Following the fire that destroyed parts of the Palace of Westminster in the 19th century, the question whether or not Oliver Cromwell should have a statue in the reconstruction of the Palace was debated in the pages of The Times, and Punch magazine satirised the issue. The question was raised once more in the House of Commons in 1856, with John George Phillimore saying "any man who could object to a statue of Cromwell must be imbued with bigotry and party spirit in the highest degree". It was raised several more times over the following years by supporters of a statue.

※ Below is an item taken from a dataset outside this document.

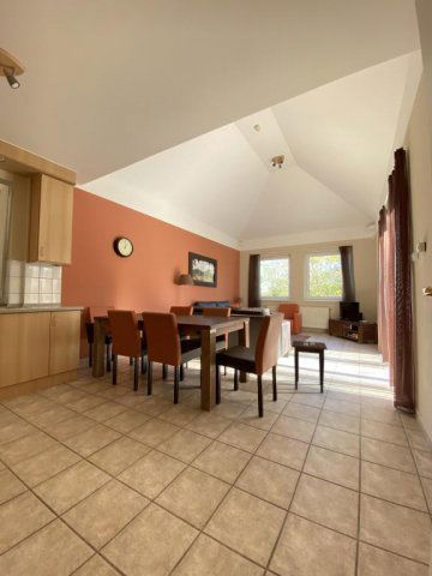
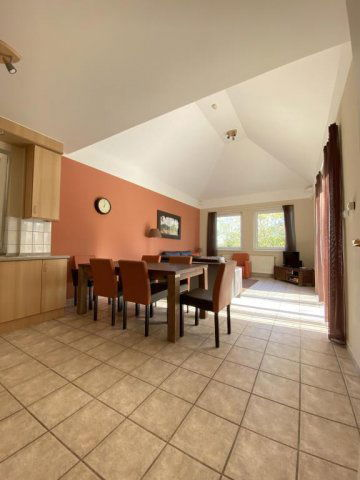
- side table [290,340,329,394]
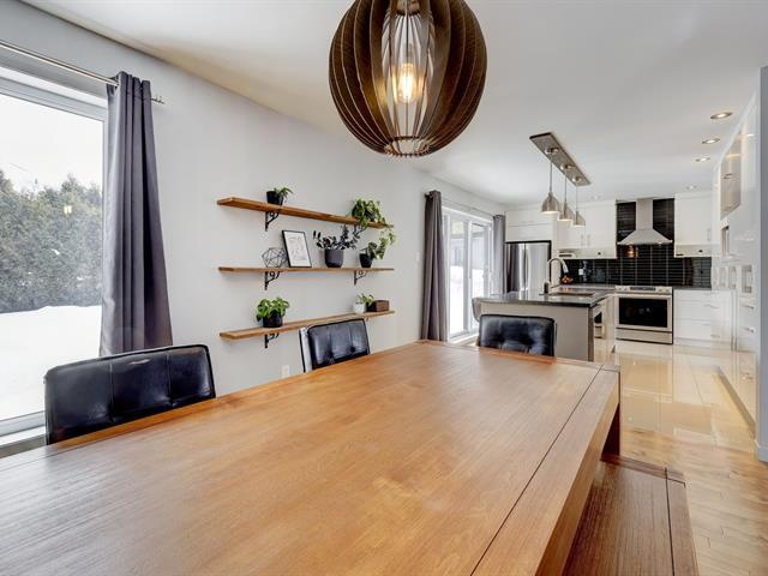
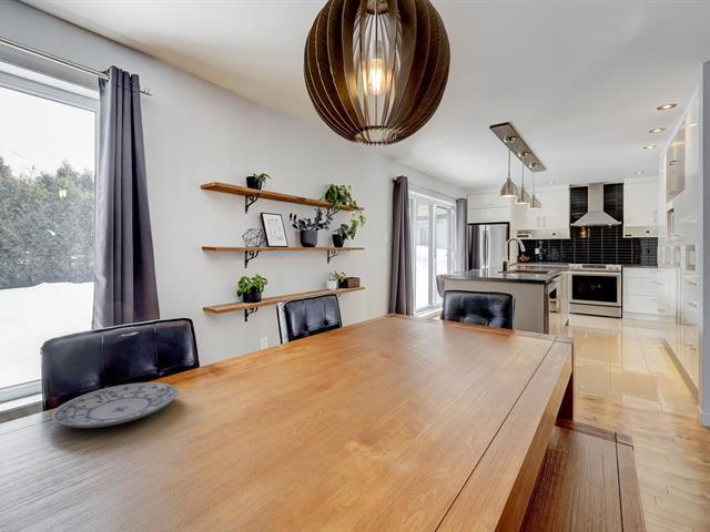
+ plate [51,381,180,429]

The government publicly proposed a statue of Cromwell for the first time in 1895, which immediately resulted in members of the public questioning the decision due to the divided opinions about Cromwell. The proposal ended in a parliamentary debate and vote, in which the Government narrowly avoided defeat when the Unionists sided with them while the majority of the Conservatives and the Irish National Party voted against the measure because of Cromwell's history in Ireland. The decision was condemned by newspapers in Ireland. Following further opposition from the Irish National Party, the proposal was withdrawn on 17 July 1895. Herbert Gladstone, First Commissioner of Works, approved the statue with the funding coming from an anonymous private donor. In 1899 his successor Aretas Akers-Douglas confirmed the statue's proposed location as the sunken garden next to Westminster Hall. The statue, cast in bronze by Singer of Frome, was unveiled on 31 October 1899, followed by a speech on Cromwell by former Prime Minister Lord Rosebery, who was later revealed as the anonymous donor who paid for the statue.

In 1906, Catholic Liberal MP Ivor Herbert tried to seek the statue's removal from Westminster.

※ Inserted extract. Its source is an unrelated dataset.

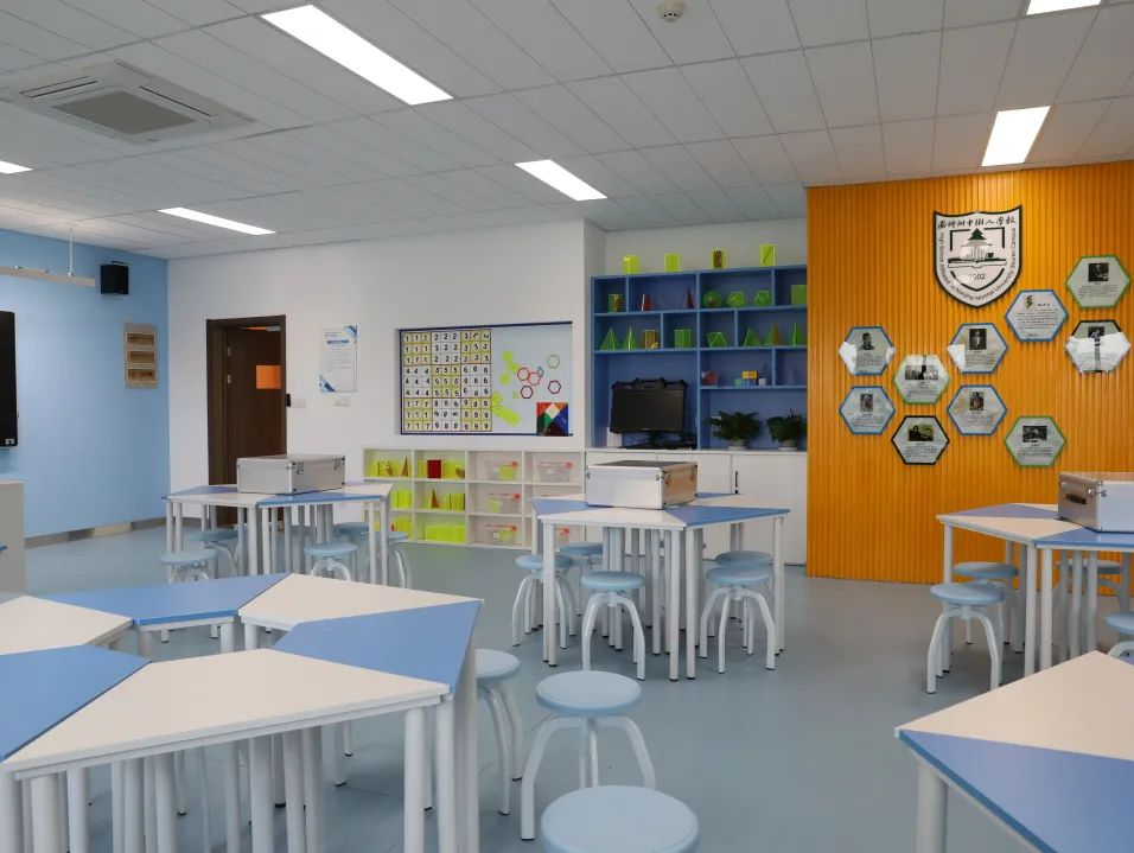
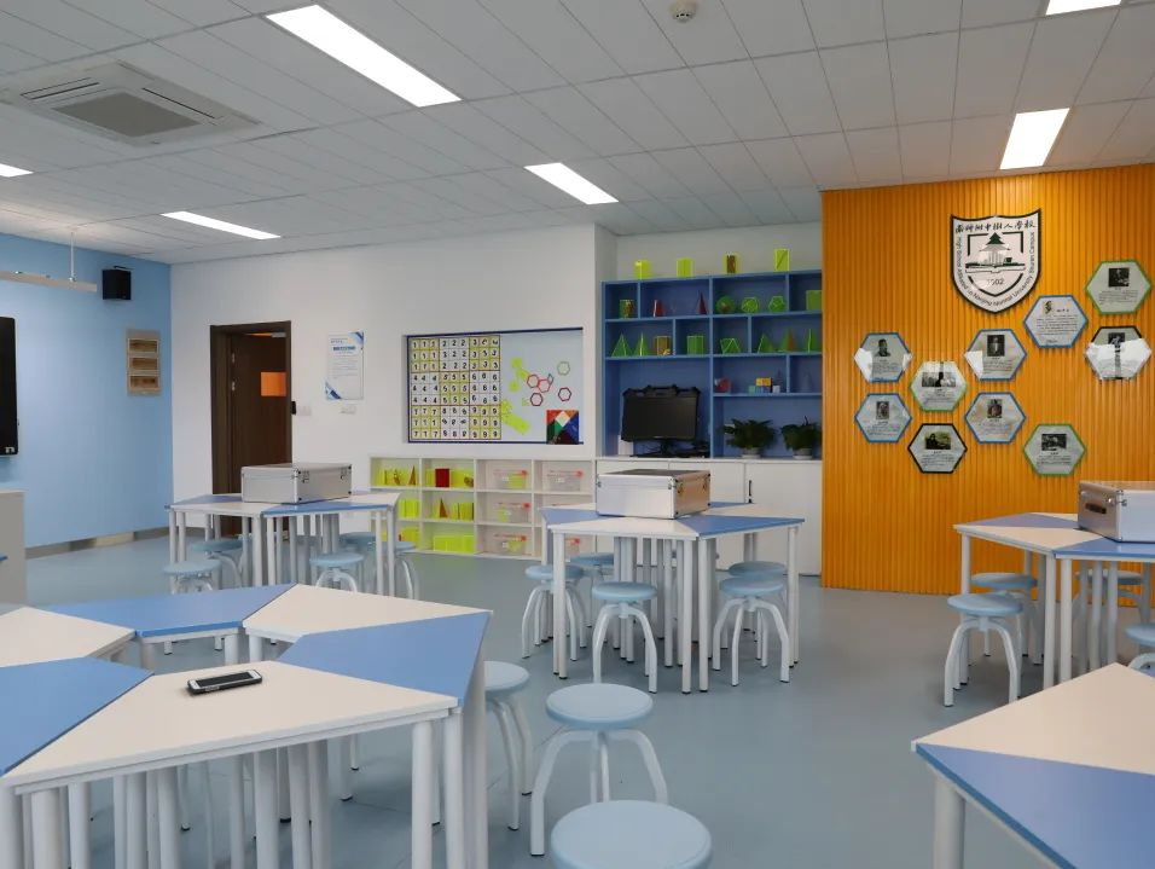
+ cell phone [186,668,263,694]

In 2004, a group of Members of Parliament proposed an early day motion that the statue should be removed and melted down. The move was not supported, and other MPs suggested that the statue should be moved somewhere else.

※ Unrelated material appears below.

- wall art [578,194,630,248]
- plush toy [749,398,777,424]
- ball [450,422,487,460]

Restoration work took place in August 2008, removing dirt and a coat of black wax that had been applied to the bronzework. This changed the colour of the statue from black to a more natural brown, and potassium sulphide was applied in order to even out the colour of both Cromwell and the lion. It was coated in a clear wax in order to ensure that the natural finish remained. The conservation work was completed in time for the 350th anniversary of Cromwell's death on 3 September 2008.